Speaking following the latest agreements on MiCA reached at a meeting of the European People’s Party group on June 30, he adds that for him it was always clear that MiCA mustn’t ban proof of work, i.e. Bitcoin mining principally.
“It is good that Parliament, the Commission and the Council have taken the path of technology openness together” – that being, with the detail of the wording still to be agreed upon and probably from 2025 on, that crypto asset providers should disclose the energy consumption and environmental impact of assets.
That of course doesn’t rule out further restrictions in the future but should provide the data to monitor changes over time.
Valuing crypto assets
The European Central Bank has offered potential actions around the valuation of crypto assets, with what could become a standard framework with the pricing of climate risk.

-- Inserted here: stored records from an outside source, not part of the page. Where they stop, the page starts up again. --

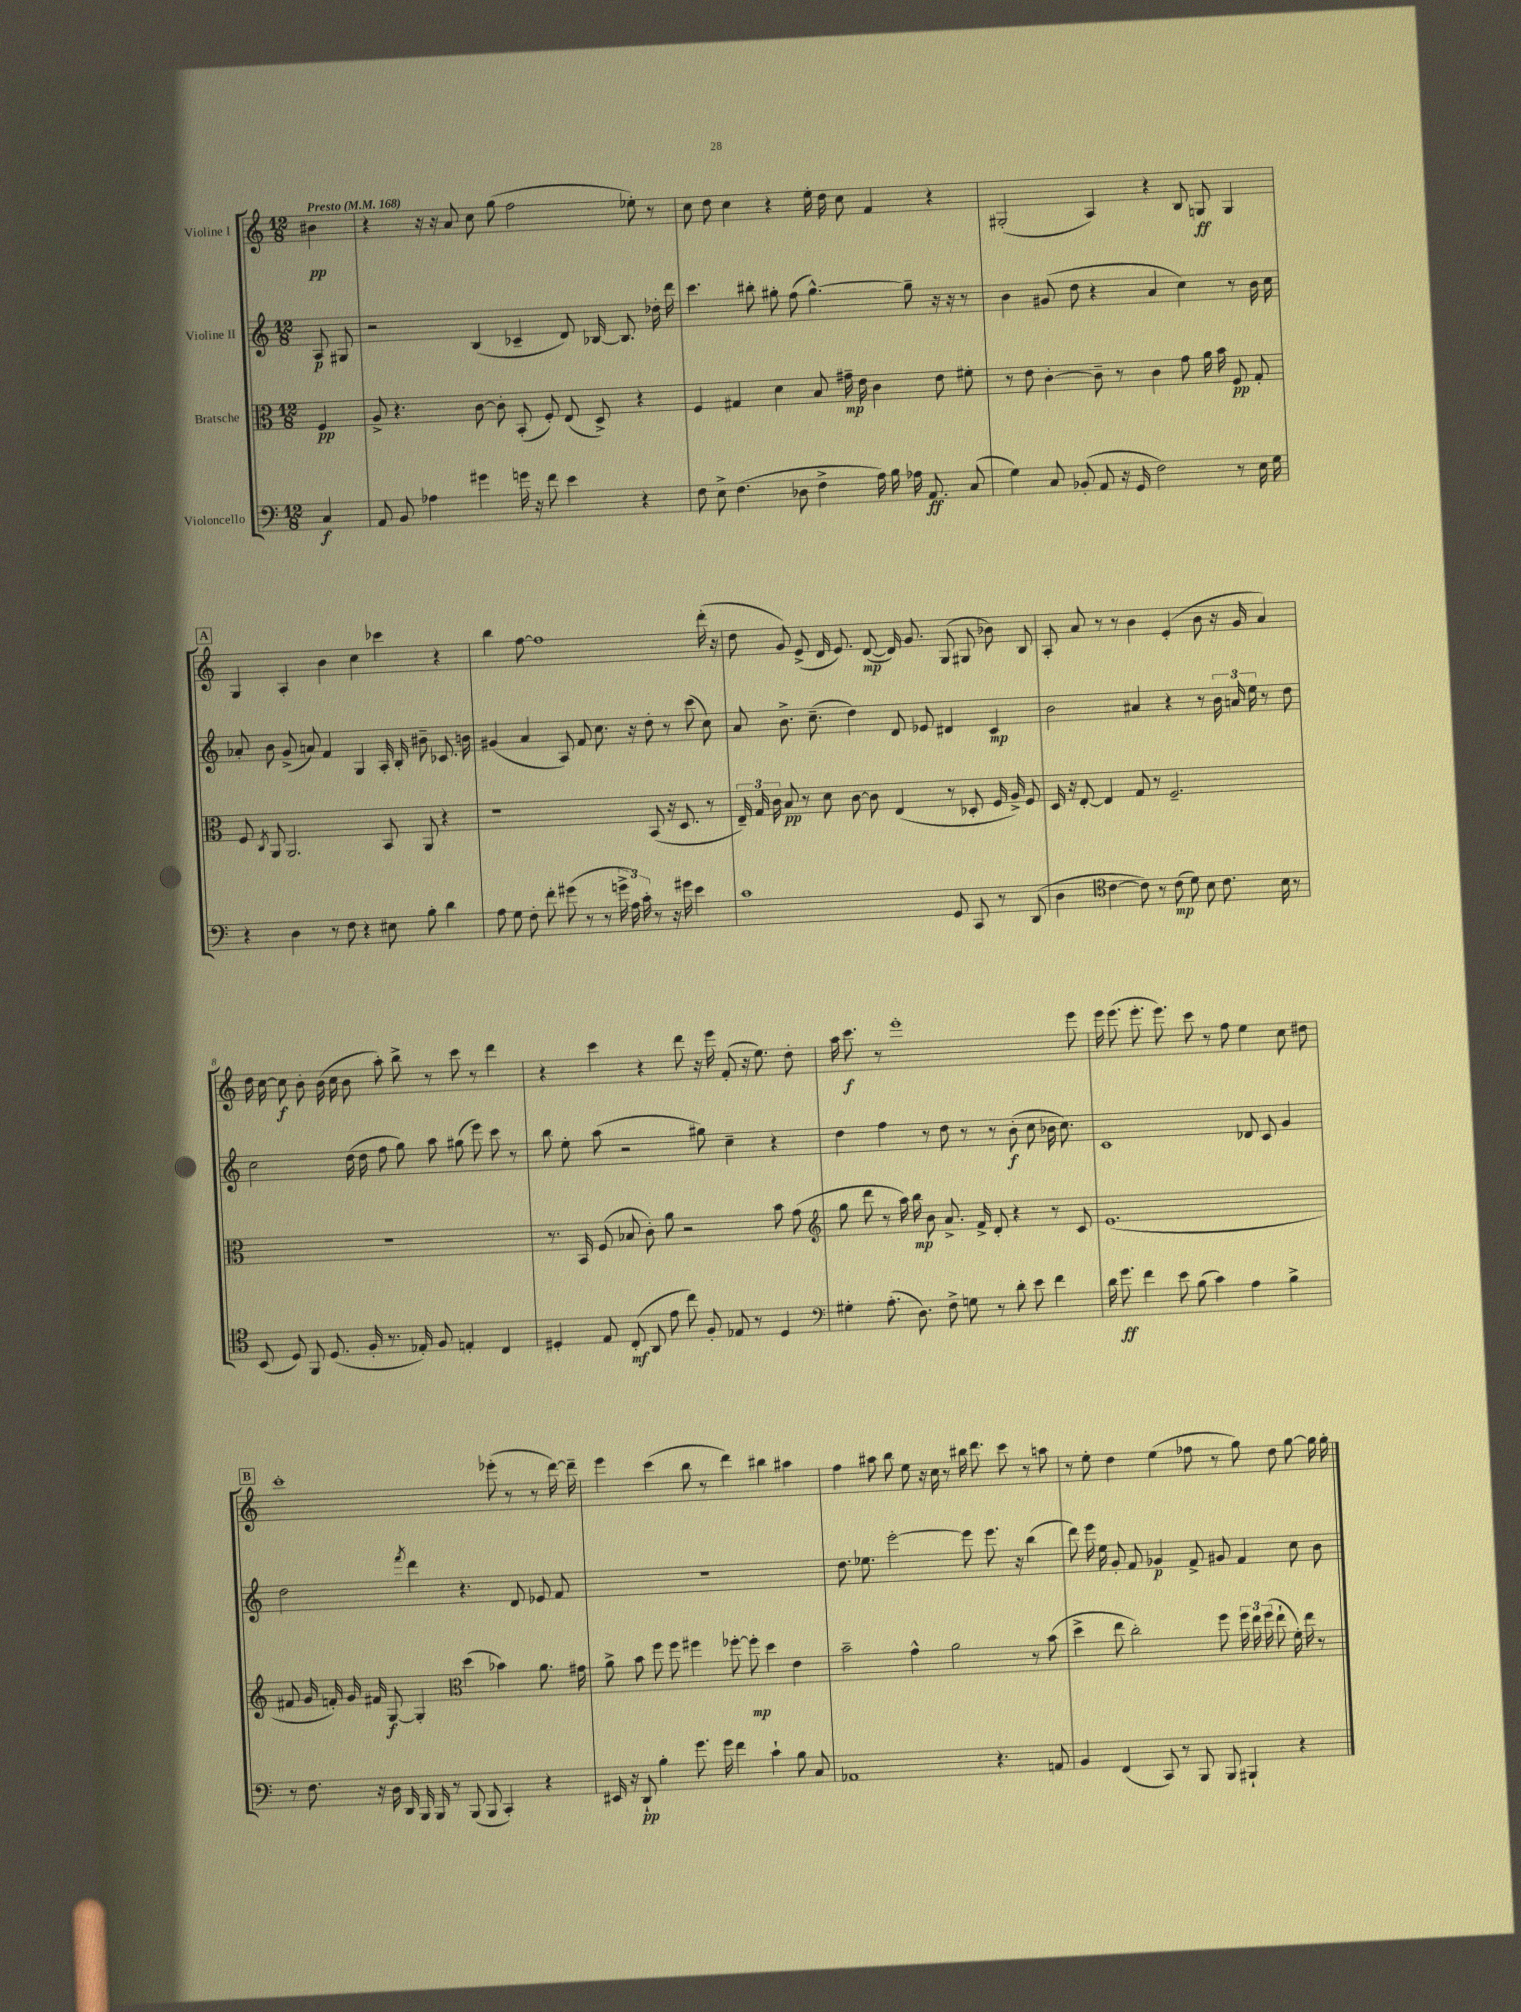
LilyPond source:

<<
\new StaffGroup <<
\new Staff = "s0" \with { instrumentName = "Violine I" } {
    \clef treble \key c \major \numericTimeSignature \time 12/8 \partial 4 \tempo "Presto" 4 = 168
    \autoBeamOff bis'4\pp |
    r4 r16 r16 a'8 c''8 g''8( f''2 ees''8-.) r8 |
    c''8 d''8 c''4 r4 e''16-. d''16 c''8 f'4 r4 |
    gis2-.( a4) r4 b8 g8\ff g4 |
    \mark \markup { \box "A" } g4 a4-. b'4 c''4 ces'''4 r4 |
    b''4 f''8~ f''1 d'''16-.( r16 |
    d''8 g'8) e'8->( d'16 e'8.) d'8~\mp( d'16) g'8. g8( gis8 bes'8) b8 |
    a8-. a'8 r8 r8 b'4 e'4-.( b'8 r16 g'16 a'4) |
    d''16 c''16~ c''8\f b'8-. b'16( c''16 b'8 a''8-.) b''8-> r8 c'''8 r8 d'''4 |
    r4 c'''4 r4 d'''8 r16 e'''16 f'8-.( r16 e''8.) d''8-. |
    a''16 c'''8.\f r8 e'''1-. e'''8 |
    e'''16 e'''8.( e'''8.-. e'''8.) c'''8 r8 f''8 e''4 c''8 dis''8 |
    \mark \markup { \box "B" } c'''1-. ees'''8-.( r8 r8 d'''16~) d'''16-- |
    e'''4 c'''4( b''8 r8 d'''4) bis''4 ais''4 |
    f''4 ais''8 b''8 e''8 r16 c''16 r8 bis''16 d'''8. c'''8 r8 a''8 |
    r8 e''8-. d''4 e''4( fes''8 r8 g''8) d''8 g''8~ g''16 g''16-. \bar "|." |
}
\new Staff = "s1" \with { instrumentName = "Violine II" } {
    \clef treble \key c \major \numericTimeSignature \time 12/8 \partial 4
    \autoBeamOff a8\p gis8 |
    r2 b4( ces'4-- d'8) bes16~ bes8. des''16-. d'''16 |
    c'''4. bis''8-. gis''8-. f''8( gis''4.~-^) gis''8-- r16 r16 r8 |
    b'4 gis'8( d''8 r4 a'4 c''4) r8 b'16 c''16 |
    \mark \markup { \box "A" } aes'8-. b'8 g'8->( a'8) f'4 g4 a16-. b16-. bis'8-- ces'8. b'16 |
    gis'4( a'4 a8) f'8 c''8. r16 d''8-. r8 c'''8( c''8) |
    a'8 b'8.-> c''8.--( d''4) d'8 ees'8 dis'4 c'4\mp |
    b'2 ais'4 r4 r8 \tuplet 3/2 { b'16 a'16 e''16 } r8 d''8 |
    c''2 d''16( d''16 f''8 g''8) a''8 gis''8( e'''8) c'''8 r8 |
    b''8 e''8-. a''8( r2 gis''8) c''4-- r4 |
    d''4 f''4 r8 d''8 r8 r8 b'8-.\f( c''8 bes'16 c''8.) |
    c'1 des'8 c'8 g'4 |
    \mark \markup { \box "B" } d''2 \acciaccatura { f'''8 } d'''4 r4. d'8 ees'8 f'8 |
    R1. |
    d''8. ees''8. e'''2~-. e'''8 e'''8. r16 b''4( |
    d'''8) e'''16 e''16 g'8-. f'8 ges'4\p f'8-> gis'8 f'4 c''8 b'8 \bar "|." |
}
\new Staff = "s2" \with { instrumentName = "Bratsche" } {
    \clef alto \key c \major \numericTimeSignature \time 12/8 \partial 4
    \autoBeamOff f4\pp |
    a8-> r4. c'8~ c'8-. b,8-.( f8-.) e8( d8->) r4 |
    f4 gis4 d'4 b8 gis'16--\mp e'16 c'4 e'8 fis'8-. |
    r8 e'8 c'4~-. c'8-- r8 c'4 g'8 a'16 b'16 f8\pp g8-. |
    \mark \markup { \box "A" } f8 \acciaccatura { c8 } a,8 a,2. b,8 a,8 r4 |
    r1 b,8( r16 d8. r8 |
    \tuplet 3/2 { e16--) g16 c'16 } b8\pp r8 d'8 c'8~ c'8 e4( r8 des8-. f16 a16->) f8 |
    d16 r16 e8~-. e4 g8 r8 f2.-- |
    R1. |
    r8. b,16 f8( bes8 c'8-.) a'8 r2 b'8 g'8( |
    \clef treble g''8 d'''8 r8 a''16) b''16\mp b'8 a'8.-> f'16-> d'8-. r4 r8 c'8 |
    e'1.( |
    \mark \markup { \box "B" } fis'8 g'16 f'16-.) g'16 fis'16 g8~\f g4-. \clef alto d''4( bes'4) a'8. gis'16 |
    a'8-> b'8 f''8 f''8 fis''4 fes''8~-. fes''8-.\mp d''4 e'4 |
    b'2-- g'4-^ a'2 r8 b'8( |
    d''4-> e''8 c''2-.) f''8 \tuplet 3/2 { f''16 e''16 f''16( } e''8-! f'16-.) e''16 r8 \bar "|." |
}
\new Staff = "s3" \with { instrumentName = "Violoncello" } {
    \clef bass \key c \major \numericTimeSignature \time 12/8 \partial 4
    \autoBeamOff c4\f |
    a,8 b,8 aes4 gis'4 g'16 r16 f'8 e'4 r4 |
    f8 e8-> f4.( des8 f4-> a16) b16 aes16 a,8.\ff c8( |
    g4) c8 bes,8-.( a,8 r16 g,16 f2) r8 e16 g16 |
    \mark \markup { \box "A" } r4 d4 r8 f8 r4 eis8 b8-. d'4 |
    a8 g8 f8-. f'8-. gis'8( r8 r8 \tuplet 3/2 { g'16-> a16) c'16-. } r8 r16 gis'16 e'4 |
    c'1 g,8 c,8 r8 d,8( |
    d4 \clef tenor c'4~ c'8) r8 c'8\mp( d'8) b8 c'8. b16 r8 |
    b,8( d8) f,8 d8.( f16-. r8. ees16-.) f8 e4-. c4 |
    dis4-. e8 c8-.\mf( a,8 e'8 c''8) f8-. ees8 r8 dis4 |
    \clef bass gis4-. a8.-.( d8.) f8-> g8 r8 d'8-. e'8 f'4 |
    d'16 g'8.\ff f'4 e'8 b8( c'4) a4 b4-> |
    \mark \markup { \box "B" } r8 f8. r16 d16 d,16 b,,16 b,,16 r8 b,,8( b,,8 c,4-.) r4 |
    eis,16 r16 d,8-!\pp b4-. g'8. g'16 f'4 c'4-! b8 c8 |
    aes,1 r4. a,8 |
    b,4 f,4( c,8) r8 b,,8 b,,8 bis,,4-! r4 \bar "|." |
}
>>
>>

The proposals include that public authorities should evaluate whether the outsized carbon footprint of certain crypto assets undermines the achievement of their green transition to net zero.
Investors also should evaluate whether investing in certain crypto assets is in line with their environmental, social and governance (ESG) objectives, while financial institutions should incorporate the climate-related financial risks of crypto assets into their climate strategy.